TOTP VPN issues

[cs@ithandsfree.com]

Since the upgrade 2FA using either google or MS authenticators are resulting in authentication failures.
Once I changed the authentication to "local database" then Users could authenticate and connect to the vpn.

Things working perfectly find prior to the update.

I have already verified; time servers on the appliance, the phone used with the the Authenticator app and desktop

The TOTP is setup for 60 seconds duration and 10 seconds grace.  Even when the grace period is extended to 15, the authentication fails.

I also created a new user, new user certificated and OTP seed however the issue continues with existing and new users.

I have also installed the latest version of the openvpn software "openvpn-connect-v3-windows-x86" as I noticed in the logs that opn sense was using tls 1.3.
The logs are just showing authentication failed?

Not sure where to go from here.

*edited: nov-12-2021 @ 8:09pm EST*

After some additional testing I have found after the update the OPT Seed is generating via the QR Code 30 second timer sessions.  This is an issue as the Access Server setup for TOTP was configured for 60 seconds.  Now after the update, I did notice the '60 seconds' custom setting was cleared and I thought that was an error however it may have been by design.  The problem this causes is that all existing Users have authenticators setup using the 60 second timer and this is why authentication is failing.
It does not seem to matter what ever setting I make in the section "Time window", Opnsense seems to be generating authenticator timers setups of 30 seconds.

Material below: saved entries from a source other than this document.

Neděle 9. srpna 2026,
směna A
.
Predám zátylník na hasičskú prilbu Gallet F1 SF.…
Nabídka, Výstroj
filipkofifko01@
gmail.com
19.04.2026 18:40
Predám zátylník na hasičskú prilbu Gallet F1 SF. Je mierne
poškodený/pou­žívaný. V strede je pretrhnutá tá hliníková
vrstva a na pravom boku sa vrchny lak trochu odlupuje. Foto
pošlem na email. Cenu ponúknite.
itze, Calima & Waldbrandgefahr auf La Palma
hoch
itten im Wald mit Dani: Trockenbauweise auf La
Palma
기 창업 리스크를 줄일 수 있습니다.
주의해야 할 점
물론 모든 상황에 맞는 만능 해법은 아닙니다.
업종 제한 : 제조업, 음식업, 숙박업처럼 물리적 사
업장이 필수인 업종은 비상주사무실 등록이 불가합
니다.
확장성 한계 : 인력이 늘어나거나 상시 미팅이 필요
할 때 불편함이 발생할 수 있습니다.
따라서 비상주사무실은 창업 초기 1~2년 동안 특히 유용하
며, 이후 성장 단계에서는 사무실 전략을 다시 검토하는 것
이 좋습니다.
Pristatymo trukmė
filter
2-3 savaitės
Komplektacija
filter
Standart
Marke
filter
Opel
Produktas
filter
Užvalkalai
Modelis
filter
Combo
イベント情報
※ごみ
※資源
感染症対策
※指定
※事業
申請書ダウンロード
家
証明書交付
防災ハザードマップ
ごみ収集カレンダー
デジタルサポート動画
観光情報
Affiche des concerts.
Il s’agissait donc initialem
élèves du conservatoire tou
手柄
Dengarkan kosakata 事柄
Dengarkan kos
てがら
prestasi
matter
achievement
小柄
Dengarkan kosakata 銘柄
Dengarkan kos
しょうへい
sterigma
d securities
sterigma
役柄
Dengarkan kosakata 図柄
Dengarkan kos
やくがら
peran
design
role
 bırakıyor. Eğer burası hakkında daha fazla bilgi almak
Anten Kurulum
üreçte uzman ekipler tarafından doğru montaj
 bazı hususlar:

I have confirmed even using the previously release OTP Seed QR code, it is creating a 30 second timer authenticator where as Users have 60 second timers.

Thus something has changed with the update and not sure if it is a bug, I am guessing it is since this forced 30 second time negates the option to set the Time Window to 60 seconds.

So the solution is, for Users to delete their current authenticator and then generate a new one and to have the OTP Access Server to be configured with no Time Window defined thus leaving it to the default.

Perhaps OPNsense Dev's will resolve this, as Users have complained with a 30 second timer.

[bimbar]

Seems to me the user otp setup just doesn't care about any 2FA servers, it's just always doing 30 seconds.

You can generate an OTP for a user without even having a 2FA server. I'd bet it also doesn't care about token length.
If you set the OTP time on said server to 60 seconds, that seems to work however, as my 30 second OTP doesn't work at all anymore.
Testing shows, that differing OTP times do not sometimes generate the same OTP token, but instead generate completely different numbers.

So, I'd suggest either sticking to the default settings or not using the QR code or generating your own QR code, or just use the OTP key itself. I'd just use the default - it's not that important.